■ **EXTRACTED ENTRIES**:
%%

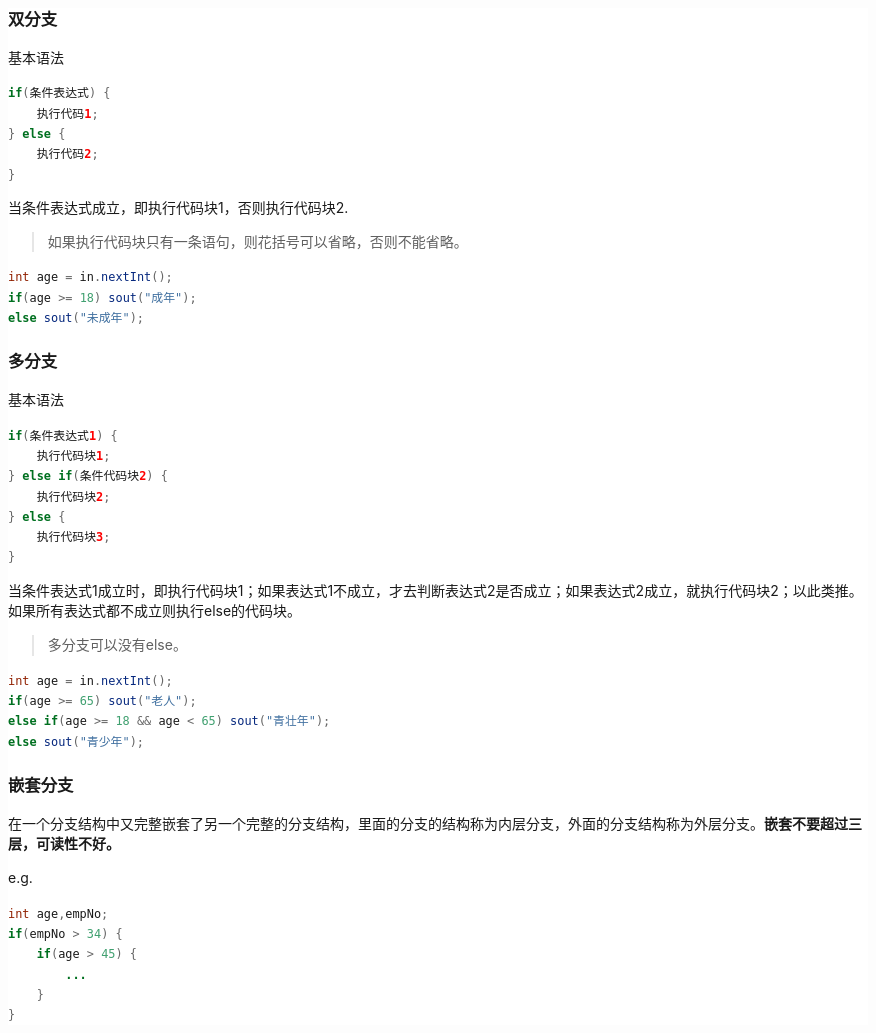 ### 双分支

基本语法

```java
if(条件表达式) {
	执行代码1;
} else {
	执行代码2;
}
```

当条件表达式成立，即执行代码块1，否则执行代码块2.

> 如果执行代码块只有一条语句，则花括号可以省略，否则不能省略。

```java
int age = in.nextInt();
if(age >= 18) sout("成年");
else sout("未成年");
```

### 多分支

基本语法

```java
if(条件表达式1) {
	执行代码块1;
} else if(条件代码块2) {
	执行代码块2;
} else {
	执行代码块3;
}
```

当条件表达式1成立时，即执行代码块1；如果表达式1不成立，才去判断表达式2是否成立；如果表达式2成立，就执行代码块2；以此类推。如果所有表达式都不成立则执行else的代码块。

> 多分支可以没有else。

```java
int age = in.nextInt();
if(age >= 65) sout("老人");
else if(age >= 18 && age < 65) sout("青壮年");
else sout("青少年");
```

### 嵌套分支

在一个分支结构中又完整嵌套了另一个完整的分支结构，里面的分支的结构称为内层分支，外面的分支结构称为外层分支。**嵌套不要超过三层，可读性不好。**

e.g.

```java
int age,empNo;
if(empNo > 34) {
	if(age > 45) {
		...
	}
}
```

%%

■ **WHAT IS NEEDED**:
Word for word and without any pictures, return all of the lines above.

■ **ANSWER BELOW**:
 ### 双分支

基本语法

```java
if(条件表达式) {
	执行代码1;
} else {
	执行代码2;
}
```

当条件表达式成立，即执行代码块1，否则执行代码块2.

> 如果执行代码块只有一条语句，则花括号可以省略，否则不能省略。

```java
int age = in.nextInt();
if(age >= 18) sout("成年");
else sout("未成年");
```

### 多分支

基本语法

```java
if(条件表达式1) {
	执行代码块1;
} else if(条件代码块2) {
	执行代码块2;
} else {
	执行代码块3;
}
```

当条件表达式1成立时，即执行代码块1；如果表达式1不成立，才去判断表达式2是否成立；如果表达式2成立，就执行代码块2；以此类推。如果所有表达式都不成立则执行else的代码块。

> 多分支可以没有else。

```java
int age = in.nextInt();
if(age >= 65) sout("老人");
else if(age >= 18 && age < 65) sout("青壮年");
else sout("青少年");
```

### 嵌套分支

在一个分支结构中又完整嵌套了另一个完整的分支结构，里面的分支的结构称为内层分支，外面的分支结构称为外层分支。**嵌套不要超过三层，可读性不好。**

e.g.

```java
int age,empNo;
if(empNo > 34) {
	if(age > 45) {
		...
	}
}
```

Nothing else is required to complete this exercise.